[Extracted records]
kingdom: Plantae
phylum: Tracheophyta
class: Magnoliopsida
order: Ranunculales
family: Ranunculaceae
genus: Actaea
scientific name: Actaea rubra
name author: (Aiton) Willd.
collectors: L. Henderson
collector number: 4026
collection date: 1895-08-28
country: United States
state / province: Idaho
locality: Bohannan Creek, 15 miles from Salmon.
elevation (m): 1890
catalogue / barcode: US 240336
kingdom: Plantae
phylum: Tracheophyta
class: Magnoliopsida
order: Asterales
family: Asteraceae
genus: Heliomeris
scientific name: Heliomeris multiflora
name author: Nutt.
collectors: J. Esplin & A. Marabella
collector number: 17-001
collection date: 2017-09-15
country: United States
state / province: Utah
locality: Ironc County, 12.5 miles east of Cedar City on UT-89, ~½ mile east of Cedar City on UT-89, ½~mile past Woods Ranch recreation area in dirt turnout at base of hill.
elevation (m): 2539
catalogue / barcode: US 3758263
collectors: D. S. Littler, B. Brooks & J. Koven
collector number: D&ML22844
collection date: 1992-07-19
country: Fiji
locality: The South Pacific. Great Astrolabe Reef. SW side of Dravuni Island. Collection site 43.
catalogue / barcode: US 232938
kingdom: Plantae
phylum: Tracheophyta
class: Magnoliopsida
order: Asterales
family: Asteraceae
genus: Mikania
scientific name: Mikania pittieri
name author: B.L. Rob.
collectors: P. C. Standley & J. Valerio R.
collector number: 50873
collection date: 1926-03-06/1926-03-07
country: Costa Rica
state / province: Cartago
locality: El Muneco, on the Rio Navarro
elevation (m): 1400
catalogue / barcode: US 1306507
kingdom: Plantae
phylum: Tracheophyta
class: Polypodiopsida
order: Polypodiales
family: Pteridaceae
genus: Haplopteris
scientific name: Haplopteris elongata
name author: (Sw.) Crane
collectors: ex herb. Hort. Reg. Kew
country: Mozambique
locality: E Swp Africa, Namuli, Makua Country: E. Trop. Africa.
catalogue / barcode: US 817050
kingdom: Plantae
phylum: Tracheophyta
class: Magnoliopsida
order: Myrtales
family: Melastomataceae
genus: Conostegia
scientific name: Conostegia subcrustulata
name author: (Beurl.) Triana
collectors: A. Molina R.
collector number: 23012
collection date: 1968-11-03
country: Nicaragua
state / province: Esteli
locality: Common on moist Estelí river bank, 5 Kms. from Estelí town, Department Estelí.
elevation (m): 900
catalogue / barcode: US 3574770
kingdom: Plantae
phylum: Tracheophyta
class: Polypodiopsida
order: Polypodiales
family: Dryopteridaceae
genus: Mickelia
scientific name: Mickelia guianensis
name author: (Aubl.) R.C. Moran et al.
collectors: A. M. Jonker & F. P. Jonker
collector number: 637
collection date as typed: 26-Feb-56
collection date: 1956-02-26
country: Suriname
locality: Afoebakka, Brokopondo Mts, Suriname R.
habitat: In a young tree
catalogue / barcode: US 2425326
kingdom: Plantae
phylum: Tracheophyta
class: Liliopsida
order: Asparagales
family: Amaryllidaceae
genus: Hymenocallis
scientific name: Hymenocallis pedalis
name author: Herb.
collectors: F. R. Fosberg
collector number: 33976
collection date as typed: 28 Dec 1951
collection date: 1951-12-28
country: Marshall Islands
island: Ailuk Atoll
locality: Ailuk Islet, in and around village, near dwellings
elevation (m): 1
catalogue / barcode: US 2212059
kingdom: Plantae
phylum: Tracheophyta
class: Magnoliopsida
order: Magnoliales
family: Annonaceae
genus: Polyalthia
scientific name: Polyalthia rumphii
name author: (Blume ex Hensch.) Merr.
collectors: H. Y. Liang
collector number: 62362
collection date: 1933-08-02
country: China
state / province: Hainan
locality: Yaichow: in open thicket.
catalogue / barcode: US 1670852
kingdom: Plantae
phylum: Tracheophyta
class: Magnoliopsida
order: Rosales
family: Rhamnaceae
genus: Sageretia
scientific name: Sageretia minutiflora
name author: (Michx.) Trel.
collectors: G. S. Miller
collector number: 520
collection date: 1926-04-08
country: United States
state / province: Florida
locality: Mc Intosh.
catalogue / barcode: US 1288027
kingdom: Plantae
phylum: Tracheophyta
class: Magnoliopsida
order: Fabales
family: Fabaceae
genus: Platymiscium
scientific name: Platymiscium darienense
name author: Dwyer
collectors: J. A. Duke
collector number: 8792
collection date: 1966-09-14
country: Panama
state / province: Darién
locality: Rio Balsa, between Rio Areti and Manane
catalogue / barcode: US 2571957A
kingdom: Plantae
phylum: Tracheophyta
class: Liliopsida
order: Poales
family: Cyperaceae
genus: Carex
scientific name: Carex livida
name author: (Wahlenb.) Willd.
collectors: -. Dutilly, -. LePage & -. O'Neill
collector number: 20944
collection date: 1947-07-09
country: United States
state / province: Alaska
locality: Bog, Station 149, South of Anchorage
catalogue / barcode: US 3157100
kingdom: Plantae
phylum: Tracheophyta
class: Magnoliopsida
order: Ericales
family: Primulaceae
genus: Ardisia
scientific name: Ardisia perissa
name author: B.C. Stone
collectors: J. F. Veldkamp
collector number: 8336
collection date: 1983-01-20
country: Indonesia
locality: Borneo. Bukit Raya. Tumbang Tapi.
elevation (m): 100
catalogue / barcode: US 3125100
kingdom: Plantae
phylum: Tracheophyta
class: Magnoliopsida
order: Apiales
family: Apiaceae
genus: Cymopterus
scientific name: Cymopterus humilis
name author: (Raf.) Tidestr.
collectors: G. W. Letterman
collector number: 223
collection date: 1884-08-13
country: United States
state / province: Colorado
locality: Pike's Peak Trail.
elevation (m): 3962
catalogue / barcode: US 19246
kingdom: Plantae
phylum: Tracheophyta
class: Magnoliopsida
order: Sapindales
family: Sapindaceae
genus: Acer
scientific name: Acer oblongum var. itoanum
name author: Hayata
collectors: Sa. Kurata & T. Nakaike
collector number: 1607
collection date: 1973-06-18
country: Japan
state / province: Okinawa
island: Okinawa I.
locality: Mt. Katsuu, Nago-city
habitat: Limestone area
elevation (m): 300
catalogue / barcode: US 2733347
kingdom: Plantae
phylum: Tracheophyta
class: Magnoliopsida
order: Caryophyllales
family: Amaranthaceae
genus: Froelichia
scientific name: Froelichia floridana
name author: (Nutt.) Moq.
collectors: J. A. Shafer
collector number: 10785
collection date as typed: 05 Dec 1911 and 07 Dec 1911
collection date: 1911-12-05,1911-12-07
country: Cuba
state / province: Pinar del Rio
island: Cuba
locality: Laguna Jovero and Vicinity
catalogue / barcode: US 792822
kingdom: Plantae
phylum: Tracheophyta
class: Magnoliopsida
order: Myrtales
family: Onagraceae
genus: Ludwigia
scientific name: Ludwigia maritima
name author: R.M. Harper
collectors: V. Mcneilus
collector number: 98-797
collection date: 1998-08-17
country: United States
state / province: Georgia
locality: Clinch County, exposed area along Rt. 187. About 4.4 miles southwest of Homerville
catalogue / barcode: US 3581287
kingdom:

▶ WHAT IS EXPECTED:
Reproduce the stretch of entries from the line containing "scientific name: Hymenocallis pedalis" through the line containing "genus: Sageretia", swapping "collectors" for "collected by" and keeping everything else unchanged.

▶ TASK ANSWER:
scientific name: Hymenocallis pedalis
name author: Herb.
collected by: F. R. Fosberg
collector number: 33976
collection date as typed: 28 Dec 1951
collection date: 1951-12-28
country: Marshall Islands
island: Ailuk Atoll
locality: Ailuk Islet, in and around village, near dwellings
elevation (m): 1
catalogue / barcode: US 2212059
kingdom: Plantae
phylum: Tracheophyta
class: Magnoliopsida
order: Magnoliales
family: Annonaceae
genus: Polyalthia
scientific name: Polyalthia rumphii
name author: (Blume ex Hensch.) Merr.
collected by: H. Y. Liang
collector number: 62362
collection date: 1933-08-02
country: China
state / province: Hainan
locality: Yaichow: in open thicket.
catalogue / barcode: US 1670852
kingdom: Plantae
phylum: Tracheophyta
class: Magnoliopsida
order: Rosales
family: Rhamnaceae
genus: Sageretia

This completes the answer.